• _AVAILABLE RECORDS_:
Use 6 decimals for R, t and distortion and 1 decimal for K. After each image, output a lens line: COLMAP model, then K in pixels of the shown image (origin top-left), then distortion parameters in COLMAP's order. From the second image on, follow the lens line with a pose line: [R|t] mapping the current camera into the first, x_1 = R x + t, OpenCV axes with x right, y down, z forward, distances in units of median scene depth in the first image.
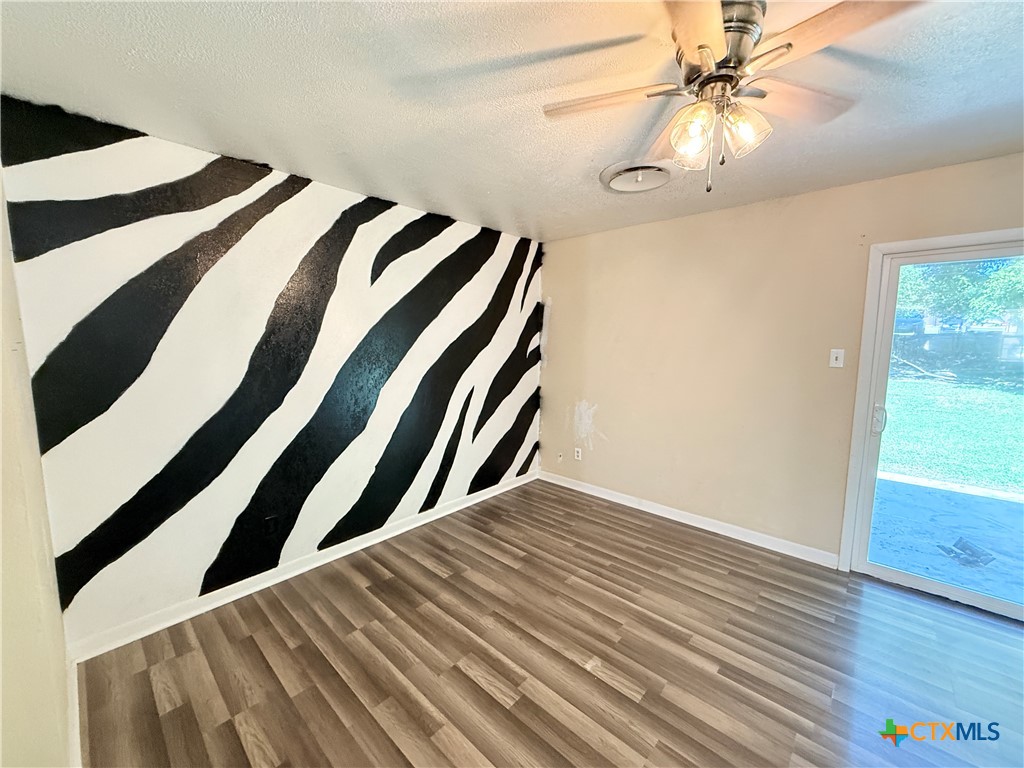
lens RADIAL K [[407.5, 0, 509.3], [0, 407.5, 387.4], [0, 0, 1]] dist [0.000435, -0.000056]
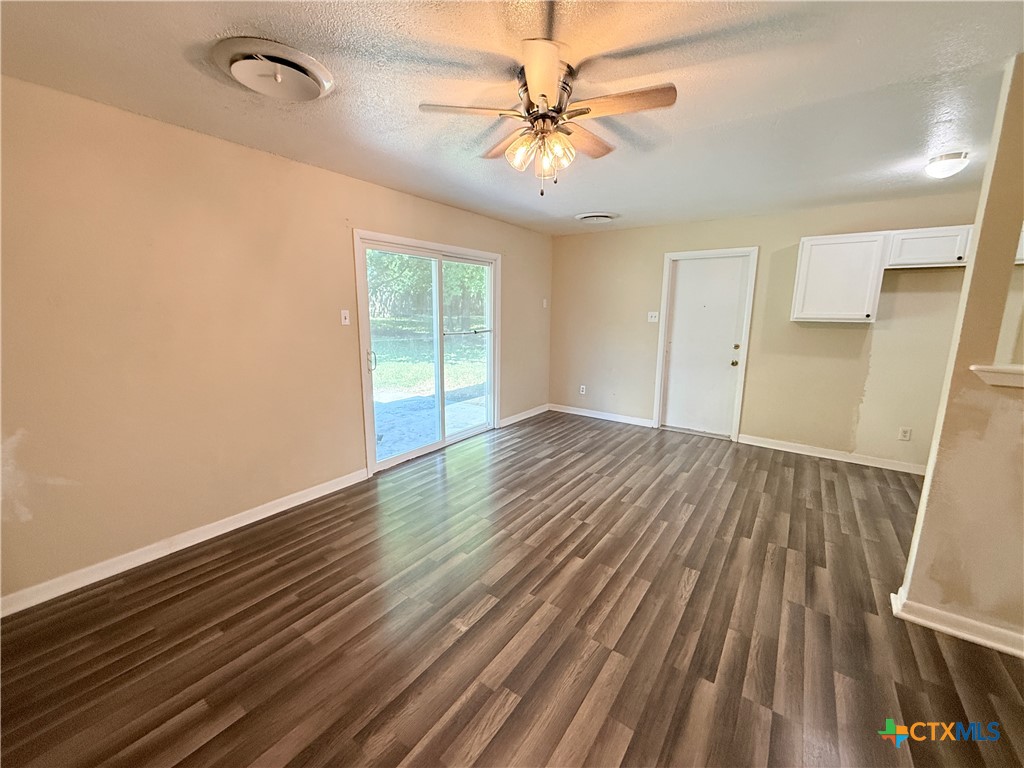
lens RADIAL K [[407.5, 0, 509.3], [0, 407.5, 383.1], [0, 0, 1]] dist [0.000435, -0.000056]
pose [[-0.123804, -0.183317, 0.975227, -0.503067], [0.110518, 0.974126, 0.197140, -0.066990], [-0.986133, 0.132187, -0.100340, 0.661987]]
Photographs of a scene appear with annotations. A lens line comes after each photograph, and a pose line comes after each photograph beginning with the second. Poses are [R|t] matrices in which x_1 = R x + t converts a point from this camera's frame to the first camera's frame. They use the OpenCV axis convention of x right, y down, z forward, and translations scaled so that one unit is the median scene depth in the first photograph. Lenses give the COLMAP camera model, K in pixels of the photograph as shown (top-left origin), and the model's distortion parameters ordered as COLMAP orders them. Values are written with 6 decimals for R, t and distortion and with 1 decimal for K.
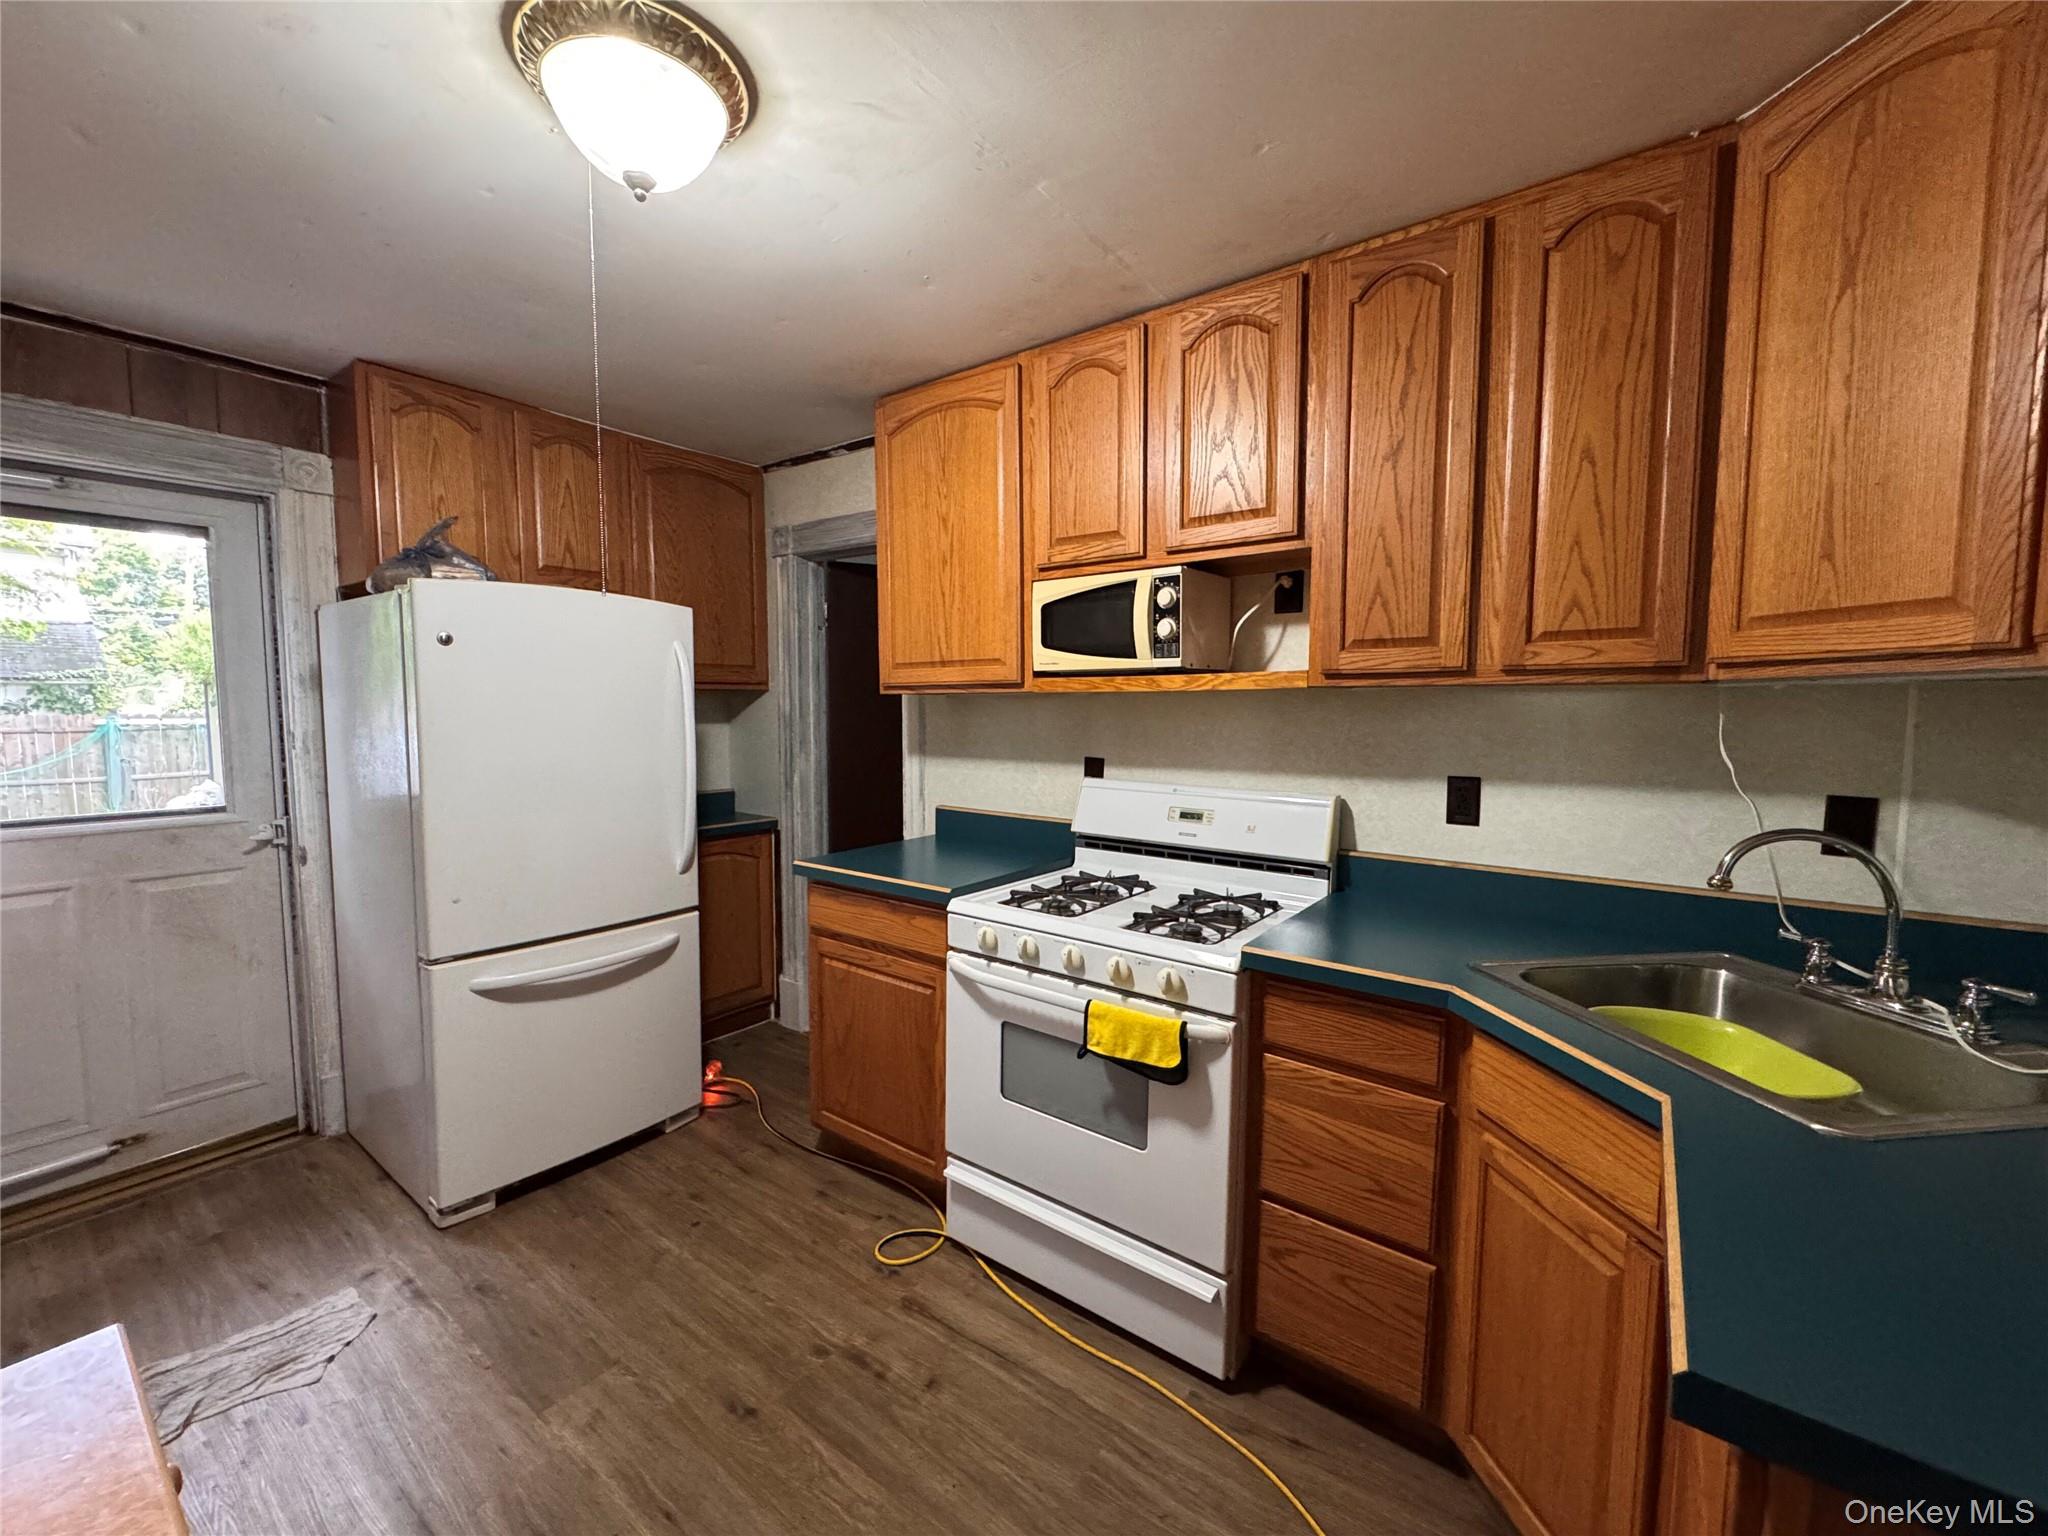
lens RADIAL K [[819.5, 0, 1019.4], [0, 819.5, 764.4], [0, 0, 1]] dist [0.000089, 0.000282]
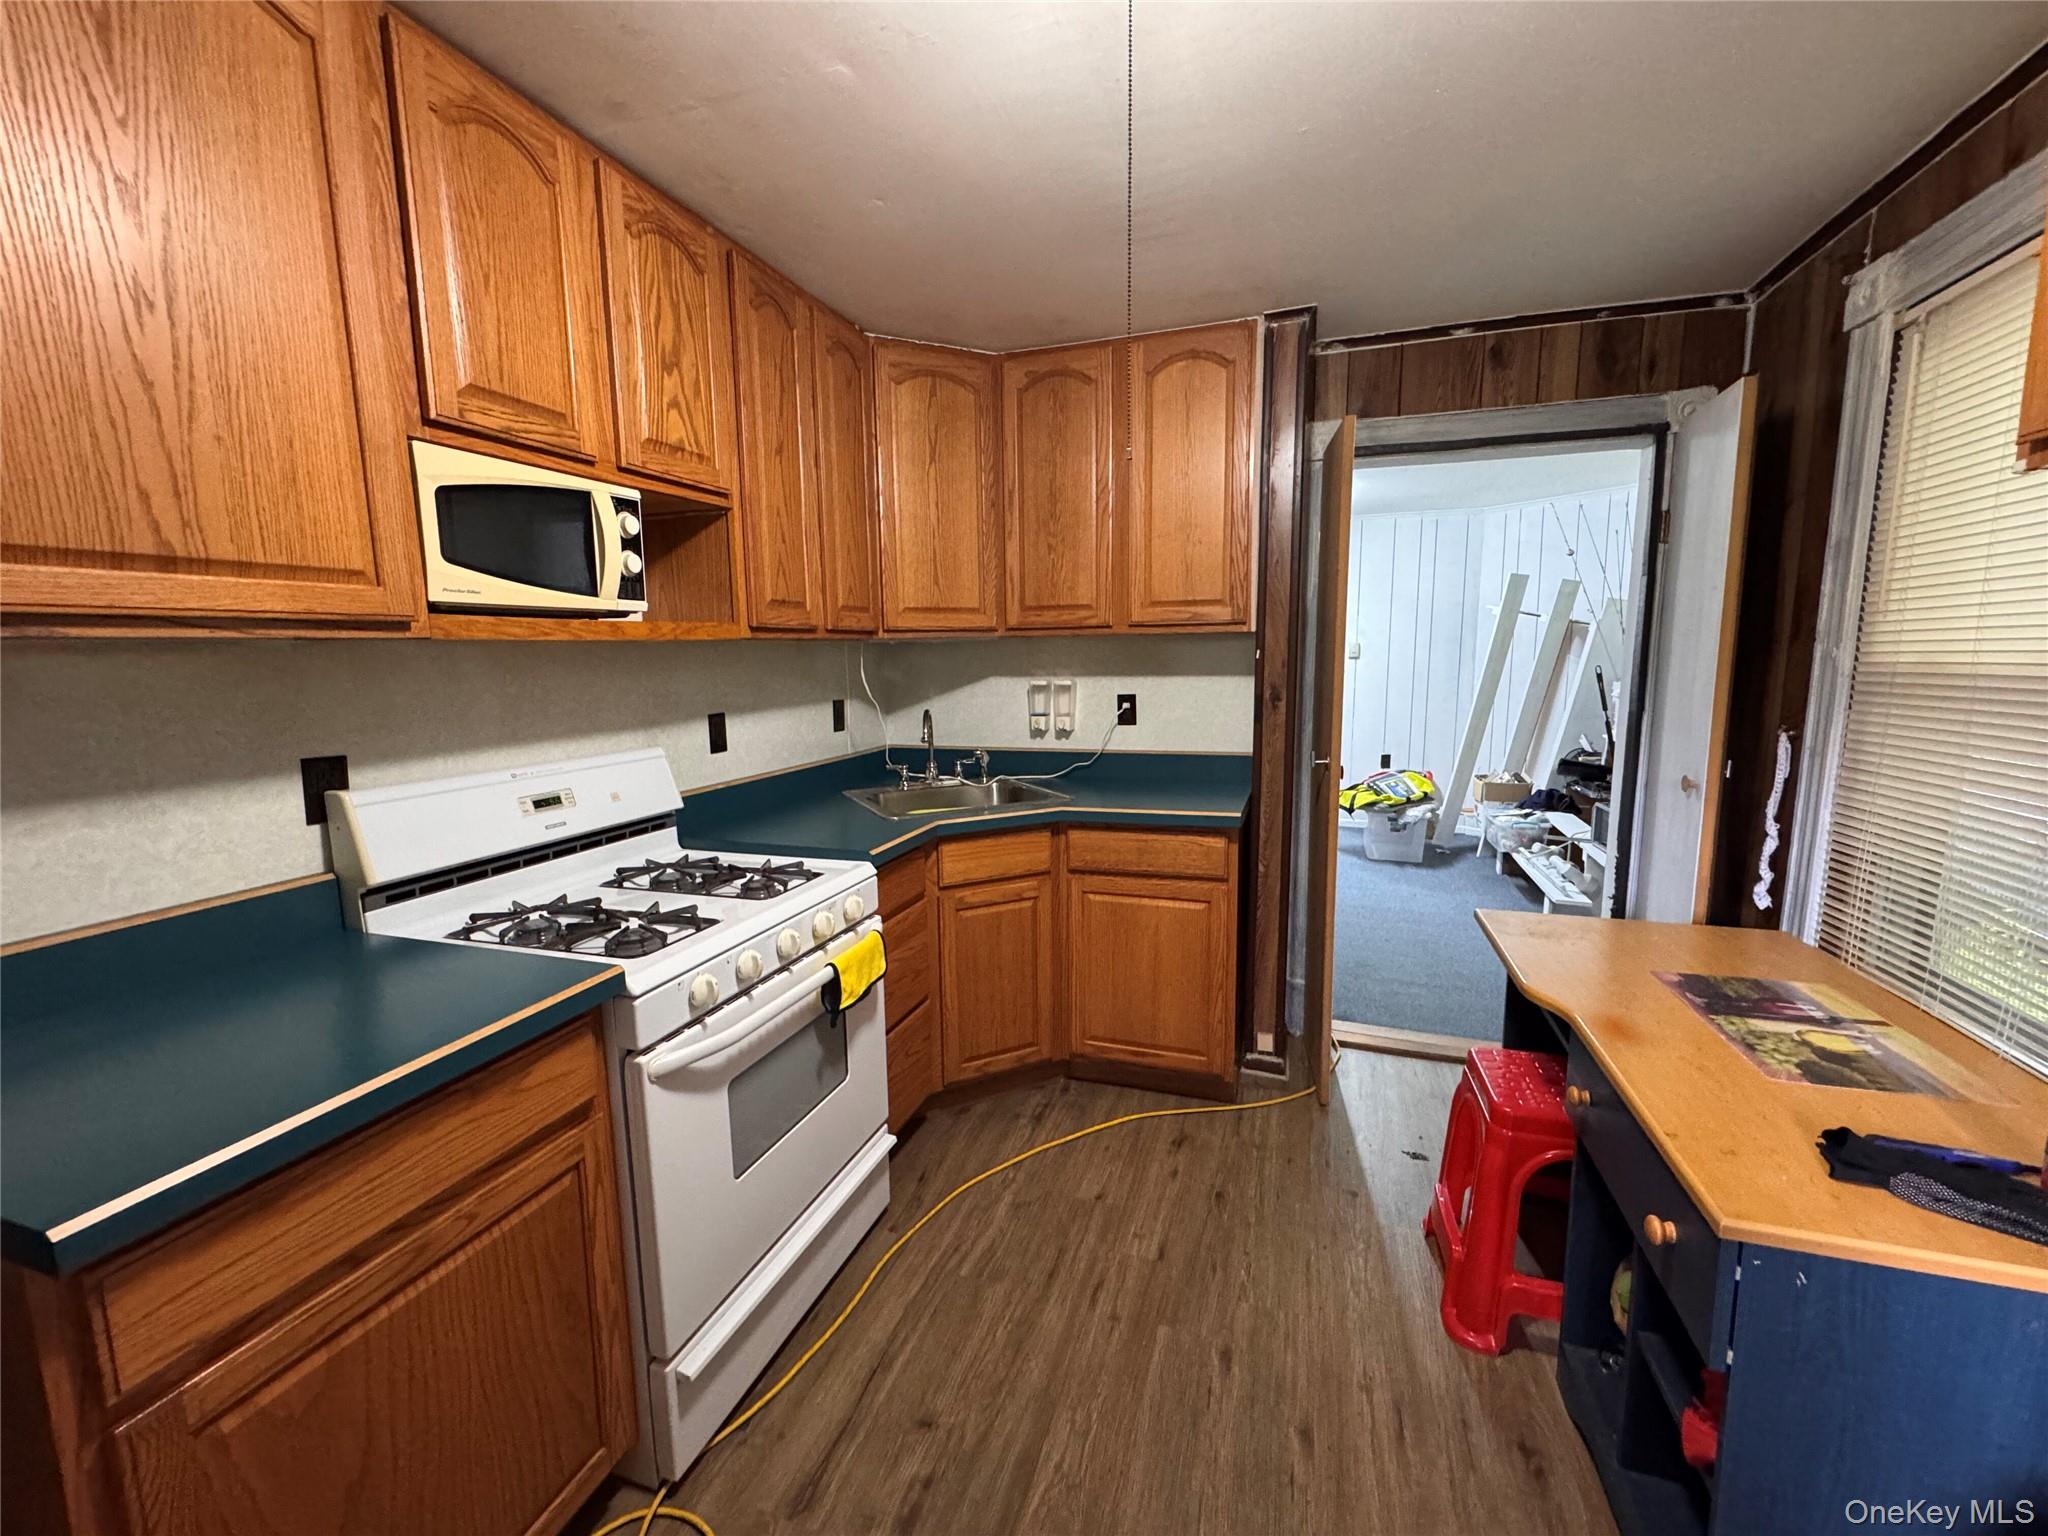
lens RADIAL K [[819.5, 0, 1024.1], [0, 819.5, 766.9], [0, 0, 1]] dist [0.000089, 0.000282]
pose [[-0.306417, -0.129349, 0.943068, -0.728703], [0.088581, 0.982551, 0.163545, -0.063652], [-0.947767, 0.133651, -0.289612, 0.875464]]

• _WORK TO BE COMPLETED_: Print nothing except the lines from the one with "Photographs of a" through the last line of the listing, exactly as written and with pictures removed.

• _SOLUTION FOR THIS PROBLEM_:
Photographs of a scene appear with annotations. A lens line comes after each photograph, and a pose line comes after each photograph beginning with the second. Poses are [R|t] matrices in which x_1 = R x + t converts a point from this camera's frame to the first camera's frame. They use the OpenCV axis convention of x right, y down, z forward, and translations scaled so that one unit is the median scene depth in the first photograph. Lenses give the COLMAP camera model, K in pixels of the photograph as shown (top-left origin), and the model's distortion parameters ordered as COLMAP orders them. Values are written with 6 decimals for R, t and distortion and with 1 decimal for K.
lens RADIAL K [[819.5, 0, 1019.4], [0, 819.5, 764.4], [0, 0, 1]] dist [0.000089, 0.000282]
lens RADIAL K [[819.5, 0, 1024.1], [0, 819.5, 766.9], [0, 0, 1]] dist [0.000089, 0.000282]
pose [[-0.306417, -0.129349, 0.943068, -0.728703], [0.088581, 0.982551, 0.163545, -0.063652], [-0.947767, 0.133651, -0.289612, 0.875464]]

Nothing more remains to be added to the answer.